→ **Exercise requirements**
Pull out every line of the listing below where "size" appears.

→ **Data**
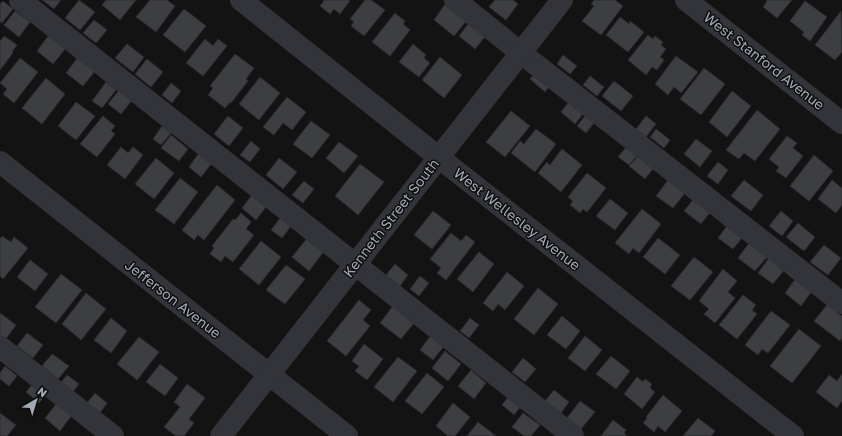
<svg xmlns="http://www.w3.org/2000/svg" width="842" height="436" viewBox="0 0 842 436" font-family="'Golos Text',sans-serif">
<rect width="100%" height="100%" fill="#131314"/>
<g fill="#3c3e42" stroke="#2c2c31">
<polygon points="42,0 61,0 54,9"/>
<polygon points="79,0 95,12 80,30 65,18"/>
<polygon points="106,0 136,0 120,20 102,5"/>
<polygon points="150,0 167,0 175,6 156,32 136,17"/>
<polygon points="323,0 349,0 349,2 340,14 334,9 330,14 320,6 324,1"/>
<polygon points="365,0 371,0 385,10 364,36 351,26 354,22 350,19"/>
<polygon points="495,0 513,0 518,4 506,20 489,7"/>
<polygon points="594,0 615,0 623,6 601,35 582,21 594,6 591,4"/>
<polygon points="766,0 792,0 777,18 763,7 767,1"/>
<polygon points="3,1 13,9 2,23 0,22 0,4"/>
<polygon points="805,1 827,17 810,41 802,35 804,32 790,21"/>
<polygon points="446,3 467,20 454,36 434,20"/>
<polygon points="184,9 206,26 185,52 163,35"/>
<polygon points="15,11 30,22 19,37 4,25"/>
<polygon points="841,11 842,52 835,60 815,45"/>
<polygon points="395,13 405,21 403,24 410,30 390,56 372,42"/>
<polygon points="620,17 629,24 630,21 644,32 628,52 606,35"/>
<polygon points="94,20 107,30 96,43 83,33"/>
<polygon points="471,20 488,33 475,49 459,36"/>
<polygon points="49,35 66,48 53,64 37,51"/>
<polygon points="648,35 653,39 655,36 663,42 661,45 666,49 660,57 664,60 657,70 652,67 646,75 628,60"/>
<polygon points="4,36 17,45 12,52 13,53 0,70 0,41"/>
<polygon points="205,39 213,46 218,39 227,46 203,76 186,63"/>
<polygon points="127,44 144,57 133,72 115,58"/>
<polygon points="413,44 426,55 424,58 430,63 419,77 399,62"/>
<polygon points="235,54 254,68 246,79 248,81 231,103 230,102 225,108 208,95 213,88 210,86"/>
<polygon points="563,55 577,66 570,74 557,64"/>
<polygon points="676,56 698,72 681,93 674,87 668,95 655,84"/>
<polygon points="78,57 95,71 83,86 66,73"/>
<polygon points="440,57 462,75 444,98 422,80"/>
<polygon points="20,58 38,72 14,103 3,94 7,89 0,83"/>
<polygon points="147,59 163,72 151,87 135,74"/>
<polygon points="704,68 725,84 701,115 680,99"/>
<polygon points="537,71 552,83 545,92 530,79"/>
<polygon points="590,76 604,87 597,96 583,85"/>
<polygon points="260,77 280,93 259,120 239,104"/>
<polygon points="46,78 65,94 42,124 22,108"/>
<polygon points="614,81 633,96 621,111 602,96"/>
<polygon points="106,82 116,90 102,108 92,101"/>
<polygon points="171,83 181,91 172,103 162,95"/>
<polygon points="120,89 133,99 121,114 108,104"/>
<polygon points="732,91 751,106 727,137 709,122"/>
<polygon points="287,97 306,112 292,130 283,123 274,135 263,127"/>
<polygon points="572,98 587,109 575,124 561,112"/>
<polygon points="76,102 95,116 76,140 58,126"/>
<polygon points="757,110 780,129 755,161 744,153 739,159 726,150"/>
<polygon points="511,111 530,126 505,157 486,142"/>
<polygon points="588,112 597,119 586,133 577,126"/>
<polygon points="103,116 115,126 111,131 115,134 97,157 80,144"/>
<polygon points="228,116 243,128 229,146 214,134"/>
<polygon points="646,116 656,124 646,137 636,129"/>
<polygon points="311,121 330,135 312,158 293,144"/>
<polygon points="162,126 171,133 161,145 153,139"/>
<polygon points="536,129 556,144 535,172 511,153 520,141 524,144"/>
<polygon points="656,129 670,140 664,148 650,137"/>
<polygon points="171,135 188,149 179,161 161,148"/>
<polygon points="787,136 797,143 793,148 803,156 786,178 776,171 779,167 769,159"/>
<polygon points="696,139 712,151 700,167 684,154"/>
<polygon points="251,141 260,149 250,162 240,155"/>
<polygon points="339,142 358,156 344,173 326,158"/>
<polygon points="628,145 639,153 629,165 618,157"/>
<polygon points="121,147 128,153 133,147 143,155 125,179 107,165"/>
<polygon points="562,149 582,165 561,192 538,173 547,162 550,165"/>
<polygon points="199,153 212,163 201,177 189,167"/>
<polygon points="640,154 655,166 645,179 629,166"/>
<polygon points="814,155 833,171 809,201 790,186"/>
<polygon points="156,158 174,173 154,199 135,184"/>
<polygon points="279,158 297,172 283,189 266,175"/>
<polygon points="718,162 728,170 718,184 707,176"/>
<polygon points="360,164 384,182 358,215 335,196"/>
<polygon points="587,173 606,188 587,212 583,209 580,213 570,205 573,201 568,197"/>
<polygon points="180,178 198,192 174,224 155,210"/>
<polygon points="668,180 685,193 673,208 656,196"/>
<polygon points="744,180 763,195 751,211 731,196"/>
<polygon points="832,180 842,188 842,205 836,213 818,199"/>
<polygon points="304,181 314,189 303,203 292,195"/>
<polygon points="217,185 235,200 204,240 198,235 194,240 182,230"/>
<polygon points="252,195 266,207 256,220 242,208"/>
<polygon points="695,197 712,210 701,224 684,211"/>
<polygon points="610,199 628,213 615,230 596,216"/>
<polygon points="642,209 661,224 639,253 633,248 629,254 615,243"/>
<polygon points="433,211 451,225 432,249 414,235"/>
<polygon points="781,211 793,221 782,236 769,226"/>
<polygon points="241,213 251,222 246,229 254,235 233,262 225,256 221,262 210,254 214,248 212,246 233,219 235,220"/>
<polygon points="280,218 291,226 282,238 271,230"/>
<polygon points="730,222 745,234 733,249 718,238"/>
<polygon points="798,223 815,237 804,251 786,237"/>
<polygon points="451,233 461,241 466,235 475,242 446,280 437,273 441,268 430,259"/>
<polygon points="2,236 11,242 14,237 28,248 3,279 0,276 0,239"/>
<polygon points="308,237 325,250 309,271 292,257"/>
<polygon points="658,238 680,255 665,274 643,257"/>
<polygon points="261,241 281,257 259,285 239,269"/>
<polygon points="749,243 767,257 755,271 738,258"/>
<polygon points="824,245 841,258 828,275 810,262"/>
<polygon points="479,252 494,264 473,292 457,279"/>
<polygon points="694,257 713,272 690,300 671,286"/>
<polygon points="769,258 784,270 773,284 758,273"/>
<polygon points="30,260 48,274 35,291 17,277"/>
<polygon points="395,264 408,275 400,286 386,275"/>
<polygon points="286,265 305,279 285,304 266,290"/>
<polygon points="723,269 737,281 728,292 735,298 715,323 704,314 709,309 699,301"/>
<polygon points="507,272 524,286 505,310 498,304 493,311 483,303"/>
<polygon points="61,274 82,290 56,323 35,307"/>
<polygon points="420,276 429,283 419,296 410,289"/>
<polygon points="796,278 812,291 801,306 785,293"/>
<polygon points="538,288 558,304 534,335 514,319"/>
<polygon points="86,293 106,309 81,340 62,324"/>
<polygon points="743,295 756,305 752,310 757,314 737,339 719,325"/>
<polygon points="359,300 371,310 363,320 370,326 346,356 327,341"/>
<polygon points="827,305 842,316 842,338 840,341 814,321"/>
<polygon points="393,306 414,323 401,339 380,323"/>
<polygon points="771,311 790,325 768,353 762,349 758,355 745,345"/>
<polygon points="0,313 16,325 5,340 0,336"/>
<polygon points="562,316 580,331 566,349 547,335"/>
<polygon points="111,318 127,331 111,353 94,340"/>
<polygon points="470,318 479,325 469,338 460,331"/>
<polygon points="799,329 821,346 792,383 770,366"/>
<polygon points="27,333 43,345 33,358 17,346"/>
<polygon points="431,335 444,346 433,360 420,350"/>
<polygon points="585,336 602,350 585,371 568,358"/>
<polygon points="139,337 159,352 137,380 117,364"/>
<polygon points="364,344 383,359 367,380 355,371 359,366 352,361"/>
<polygon points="445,351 461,364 448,381 432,368"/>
<polygon points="52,354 69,366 58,379 42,366"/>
<polygon points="611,356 630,371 616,389 596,374"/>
<polygon points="398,357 417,371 393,402 374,387"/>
<polygon points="523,358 536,369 525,382 512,372"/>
<polygon points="160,364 178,378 165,396 146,382"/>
<polygon points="5,366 17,376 9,386 0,379 0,373"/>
<polygon points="471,370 486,383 474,399 458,386"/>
<polygon points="427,373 444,387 422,414 405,401"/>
<polygon points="842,374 842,401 837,408 816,392 829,375 837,381"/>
<polygon points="67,375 79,384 72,393 60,384"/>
<polygon points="637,377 643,382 645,379 652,384 650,388 655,392 642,409 624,394"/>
<polygon points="34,382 48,392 39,403 26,392"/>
<polygon points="187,384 205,398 189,419 194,423 184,436 176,436 164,427 180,407 174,402"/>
<polygon points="554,390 569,402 561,413 545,401"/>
<polygon points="95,393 107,403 100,413 87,403"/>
<polygon points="663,395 682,411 665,432 658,426 654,432 643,423 647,418 646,417"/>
<polygon points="509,396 521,406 514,415 502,405"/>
<polygon points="580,401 595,412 581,429 567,418"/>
<polygon points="57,403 72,415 60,431 45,418"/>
<polygon points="453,403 470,417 455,436 448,436 436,426"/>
<polygon points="0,413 16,425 7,436 0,436"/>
<polygon points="523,413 540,425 531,436 524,436 512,427"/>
<polygon points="698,418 715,431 711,436 683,436"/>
<polygon points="613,420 626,430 624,433 627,436 601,436"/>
<polygon points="478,422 496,436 467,436"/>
</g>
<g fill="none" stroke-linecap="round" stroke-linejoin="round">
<g stroke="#33343a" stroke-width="22">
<polyline points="20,0 573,436"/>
<polyline points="241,0 456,171 793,436"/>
<polyline points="455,0 521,53 842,303"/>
<polyline points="686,0 842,123"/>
<polyline points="0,162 347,436"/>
<polyline points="0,347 113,436"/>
<polyline points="221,436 562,0"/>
</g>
</g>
<g text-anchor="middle" stroke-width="3" stroke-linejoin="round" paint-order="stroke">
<g font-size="14" fill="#a3a9b6" stroke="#0e0e0f">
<text transform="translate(764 61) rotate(38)" y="5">West Stanford Avenue</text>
<text transform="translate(391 218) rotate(-52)" y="5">Kenneth Street South</text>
<text transform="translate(517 219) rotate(38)" y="5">West Wellesley Avenue</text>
<text transform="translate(173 299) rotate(38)" y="5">Jefferson Avenue</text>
</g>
</g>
<g transform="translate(36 400) rotate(38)" stroke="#0e0e0f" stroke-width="3" paint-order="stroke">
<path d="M0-3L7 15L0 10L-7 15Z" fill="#a3a9b6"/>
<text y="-6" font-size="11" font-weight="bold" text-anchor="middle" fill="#a3a9b6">N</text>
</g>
</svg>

→ **Answer space**
<g font-size="14" fill="#a3a9b6" stroke="#0e0e0f">
<text y="-6" font-size="11" font-weight="bold" text-anchor="middle" fill="#a3a9b6">N</text>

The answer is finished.